→ TEXT EXCERPT
******************************
All of lore.kernel.org
 help / color / mirror / Atom feed
From: Peter Zijlstra <peterz@infradead.org>
To: Breno Leitao <leitao@debian.org>
Cc: "Thomas Gleixner" <tglx@kernel.org>,
	"Ingo Molnar" <mingo@redhat.com>,
	"Darren Hart" <dvhart@infradead.org>,
	"Davidlohr Bueso" <dave@stgolabs.net>,
	"André Almeida" <andrealmeid@igalia.com>,
	linux-kernel@vger.kernel.org, puranjay@kernel.org,
	rmikey@meta.com, stuclar@meta.com, namhyung@kernel.org,
	kernel-team@meta.com
Subject: Re: [PATCH RFC] futex: avoid false sharing between hb->chain and the bucket lock
Date: Tue, 9 Jun 2026 22:11:17 +0200	[thread overview]
Message-ID: <20260609201117.GA187714@noisy.programming.kicks-ass.net> (raw)
In-Reply-To: <aigTu8PqXn8wyhiK@gmail.com>

On Tue, Jun 09, 2026 at 08:28:16AM -0700, Breno Leitao wrote:

> > I'm really not sure, it *doubles* the futex memory cost.
> 
> I think it's worth the trade. The global hash scales linearly with
> num_possible_cpus(), so the extra bytes track the same curve as the machines
> that actually need the fix
> 
> in simpler words, a box big enough to feel this contention has plenty of RAM
> headroom to absorb it.

You might not have heard, but RAM has gotten ludicrously expensive.

Anyway, how does something like the below work for you? It's a total
hack job, but it (sorta) builds and runs.
******************************
→ SOURCE INFORMATION
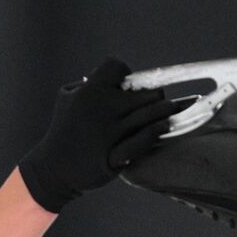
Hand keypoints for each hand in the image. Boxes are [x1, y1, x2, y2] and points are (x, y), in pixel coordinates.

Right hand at [18, 56, 183, 212]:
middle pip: (143, 92)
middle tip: (163, 100)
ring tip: (182, 106)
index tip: (131, 86)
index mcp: (89, 90)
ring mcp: (109, 132)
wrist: (53, 169)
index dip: (127, 75)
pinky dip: (158, 131)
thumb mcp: (67, 97)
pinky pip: (143, 140)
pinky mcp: (114, 154)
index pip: (118, 68)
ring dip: (168, 110)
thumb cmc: (62, 131)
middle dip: (154, 94)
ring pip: (149, 114)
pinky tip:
******************************
→ TASKS TO PERFORM
**A.** According to the futex email, what does the global hash scale linearly with?
**B.** Transcribe the futex email starting at "In-Reply-To: <aigTu8PqXn8wyhiK@gmail.com>" and ending at "gotten ludicrously expensive.".
**C.** Write the next part of the futex email, picking up after its final sentence.

→ RESPONSES FOR EACH TASK
**A.** num_possible_cpus()

**B.**
In-Reply-To: <aigTu8PqXn8wyhiK@gmail.com>

On Tue, Jun 09, 2026 at 08:28:16AM -0700, Breno Leitao wrote:

> > I'm really not sure, it *doubles* the futex memory cost.
> 
> I think it's worth the trade. The global hash scales linearly with
> num_possible_cpus(), so the extra bytes track the same curve as the machines
> that actually need the fix
> 
> in simpler words, a box big enough to feel this contention has plenty of RAM
> headroom to absorb it.

You might not have heard, but RAM has gotten ludicrously expensive.

**C.**
---
diff --git a/kernel/futex/core.c b/kernel/futex/core.c
index ff2a4fb2993f..8555c76077af 100644
--- a/kernel/futex/core.c
+++ b/kernel/futex/core.c
@@ -124,7 +124,7 @@ late_initcall(fail_futex_debugfs);
 #endif /* CONFIG_FAIL_FUTEX */
 
 static struct futex_hash_bucket *
-__futex_hash(union futex_key *key, struct futex_private_hash *fph);
+__futex_hash(union futex_key *key, struct futex_private_hash *fph, struct futex_private_hash **fph_p);
 
 #ifdef CONFIG_FUTEX_PRIVATE_HASH
 static bool futex_ref_get(struct futex_private_hash *fph);
@@ -183,14 +183,6 @@ __futex_hash_private(union futex_key *key, struct futex_private_hash *fph)
 {
 	u32 hash;
 
-	if (!futex_key_is_private(key))
-		return NULL;
-
-	if (!fph)
-		fph = rcu_dereference(key->private.mm->futex_phash);
-	if (!fph || !fph->hash_mask)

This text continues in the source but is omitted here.